A church that provides a steady diet of feel-good sermonettes, in place of solid teaching from Scripture, might eventually become weak and immature.
When my sons Christopher and Jonathan were younger, they never understood why my wife Cathe and I wouldn’t let them exist on a steady diet of cupcakes and chips and junk food. We insisted on a balanced diet, with vegetables, grains, meat, and dairy products.
Why did we do that? Because the boys’ appetites didn’t feed their real, long-term hunger. They didn’t realize that they needed a well-rounded diet to grow and develop properly.
In the same way, a church that provides a steady diet of feel-good sermonettes, in place of solid teaching from Scripture, might eventually grow to become a large congregation — but it will be weak and immature.
Here's a risky rule of church growth: Look for what your church is hungry for, and feed it to them.
It’s easy for pastors to get the idea that their congregation wants church to be light and hassle-free.

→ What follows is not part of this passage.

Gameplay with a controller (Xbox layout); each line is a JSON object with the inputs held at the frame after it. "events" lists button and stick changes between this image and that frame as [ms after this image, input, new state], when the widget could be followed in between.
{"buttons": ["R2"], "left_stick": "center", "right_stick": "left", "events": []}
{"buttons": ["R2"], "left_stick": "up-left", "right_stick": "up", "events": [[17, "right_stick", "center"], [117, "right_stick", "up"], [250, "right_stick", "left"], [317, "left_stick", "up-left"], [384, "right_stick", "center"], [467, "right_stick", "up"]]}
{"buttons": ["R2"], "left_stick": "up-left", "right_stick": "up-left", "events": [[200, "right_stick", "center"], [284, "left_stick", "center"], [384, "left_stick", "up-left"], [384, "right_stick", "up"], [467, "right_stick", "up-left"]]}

They respond positively to a feel-good message, and so you keep your messages light and airy. No more heavy meals or five-course messages.
But just because people have developed an appetite for empty calories doesn’t mean their bodies have no need for nutritious meals. There’s a reason Scripture tells pastors to “devote yourself to the public reading of Scripture, to preaching and to teaching” (1 Timothy 4:13).
Whether they always feel it or not, human beings have a deep need to know the meaning of life and the reason for their existence. The answers people need can be found only in God’s Word and in a living relationship with Jesus, “the bread of life” (John 6:35).
And if churches aren’t willing to give them “meals” that are rich in Scripture, then the congregations will not grow as Christians. Churches that give their congregations nothing but sermonettes will end up with nothing but Christian-ettes.